Is There Such A Thing As Test-Driven Maintenance?

One of the great strengths of test-driven development is that systems that are built one tiny test at a time tend to be… well, better. Fewer bugs. Cleaner architecture. Better separation of concerns. The characteristics that make code hard to modify are the same characteristics that make it hard to test, so by incorporating testing into your development cycle, you find – and fix – these pain points early, whilst development is cheap, instead of discovering them three months after you’ve shipped and spending the next two years death-marching your way to version 1.1.

However, there’s a flip-side to this. Not a disadvantage of TDD per se, but something that I think is an unavoidable side-effect of placing so much emphasis on TDD as applied to green-field projects. The “test-driven” part and the “development” part are so tightly coupled that it's easy to assume that automated testing was only applicable to new systems. 
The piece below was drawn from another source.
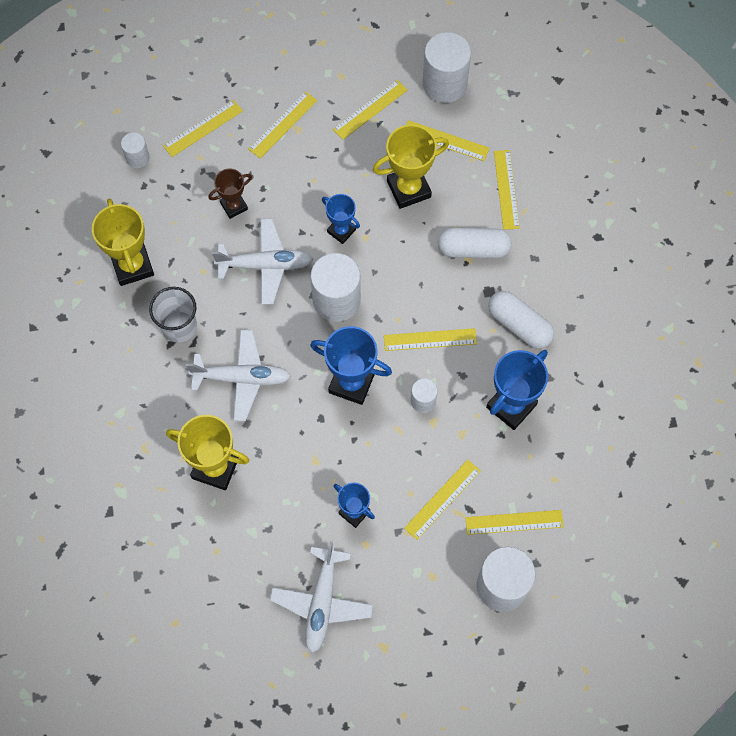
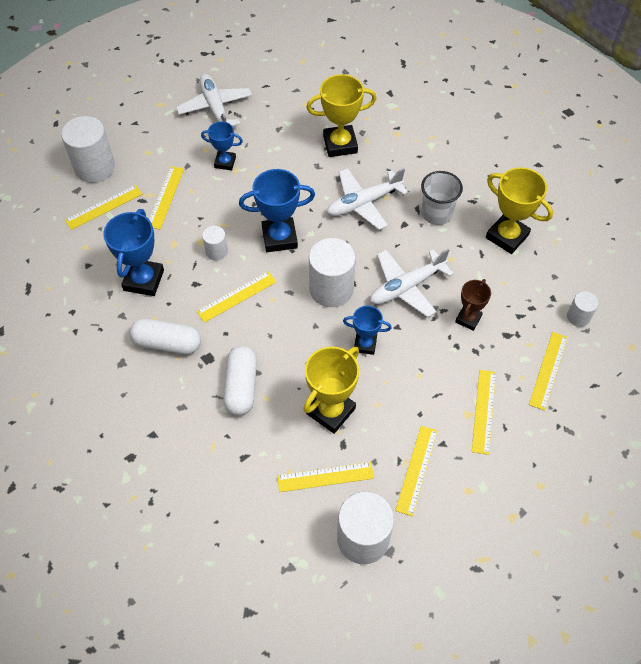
camera: 150 degrees right, 10 degrees down
white capsule [438,228,512,258] -> white capsule turned 60 degrees counterclockwise [223,346,257,416]
yellow ruler [494,150,520,230] -> none

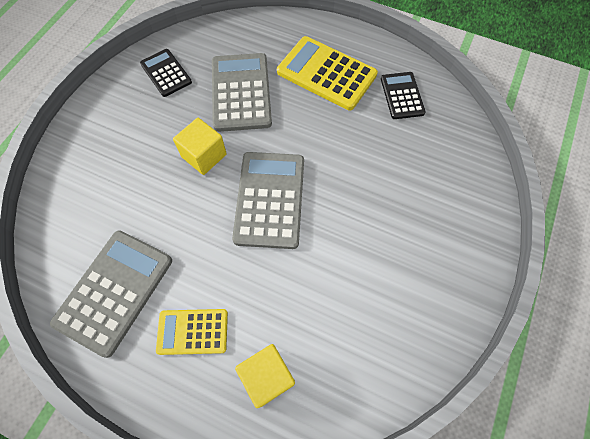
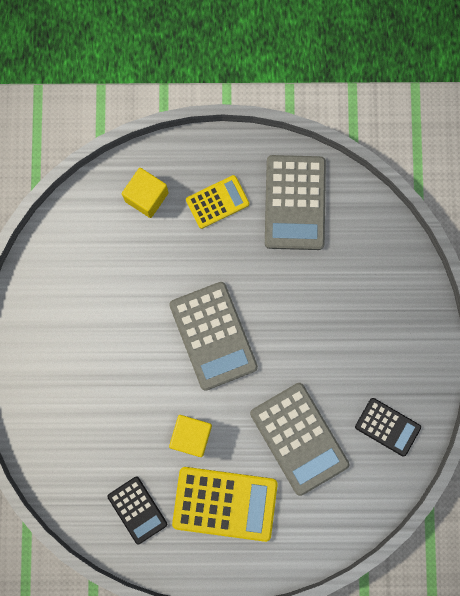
camera: 155 degrees right, 15 degrees up
yellow cube [173,118,227,175] -> yellow cube moved to [169,415,212,457]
I can’t be the only one using Moq and NUnit on new projects, whilst the rest of the time grimly hacking away on legacy code, dancing the Alt-Tab-F5 fandango and spending hours manually testing new features before they go live. And I can’t be the only one who thinks this is just not right – after all, the big legacy apps are the ones with the thousands of paying customers; surely if we’re running automated tests on anything, it should be those?

I love TeamCity so much, I want to go to the park and carve "DB 4 TC 4 EVER" into a tree.Last week, two things happened. One was a happy afternoon spent setting up TeamCity to build and man age most of our web projects. The other was a botched deployment of an update to a legacy site – the new code worked fine, but a config change deployed as part of the update actually broke half-a-dozen other web apps running on the same host. Broke, as in they  disappeared and were replaced by a Yellow Screen of Death, because the root web.config was loading an HttpModule from a new assembly, and the other web apps were picking up the root’s config settings but didn’t have the necessary DLL. Easily fixed, but rather embarrassing.

If It Runs, You Can Test It

This was a stupid mistake on my part, easily avoided, and it suddenly occurred to me, screamingly easy to detect. We may not have any controller methods or IoC containers to enable granular unit tests, but we can certainly make sure that the site is actually up and responding to HTTP requests.

One of the team put together a very quick NUnit project, which just sent an HTTP GET to the default page of each web app, and asserted that it returned a 200 OK and some valid-looking HTML. Suddenly, after five years of tedious and error-prone manual testing, we had green lights that meant our websites were OK. It took another ten minutes or so to add the new tests to TeamCity, and voila – suddenly we’ve got legacy code being automatically pushed to the test server, and then a way of firing HTTP requests at the server and making sure something comes back.

image You can do this. You can do this right now. TeamCity is free, Subversion is free, NUnit is free, and it doesn’t matter what your web apps are running. Because the ‘API’ we’re testing against is plain simple HTTP request/response, you can test ASP, ASP.NET, PHP, ColdFusion, Java – even static HTML.

What’s beautiful is that, once the test project’s part of your continuous-integration setup, it becomes really easy to add new tests… and that’s where things start getting interesting. Retro-fitting unit tests to a legacy app is hard, but when you need to modify a piece of the legacy app anyway, to fix a bug or add a feature, it’s not that hard to put together a couple of tests for your new code at the same time. Test-first, or code-first – doesn’t matter; just make sure they make it into the test suite. If you’re coupled to legacy data models and payment services and ASP session variables, you’re probably going to struggle to set up the required preconditions. But, most of the time, you’ll find something you can test automatically, which means it’s one less feature you need to worry about every time you make a change or deploy a build.

We now have 19 tests covering over 50,000 lines of code. Yeah, I know - that’s not a lot. But it’s a start, and the lines that are getting hit are absolutely critical. They’re the lines that initialize the application, verify the database is accessible, make sure the server’s configuration is sane, and make sure our homepage is returning something that starts with <html> and has the word “Welcome” in it – because I figure if we’re going to start somewhere, it might as well be at the beginning.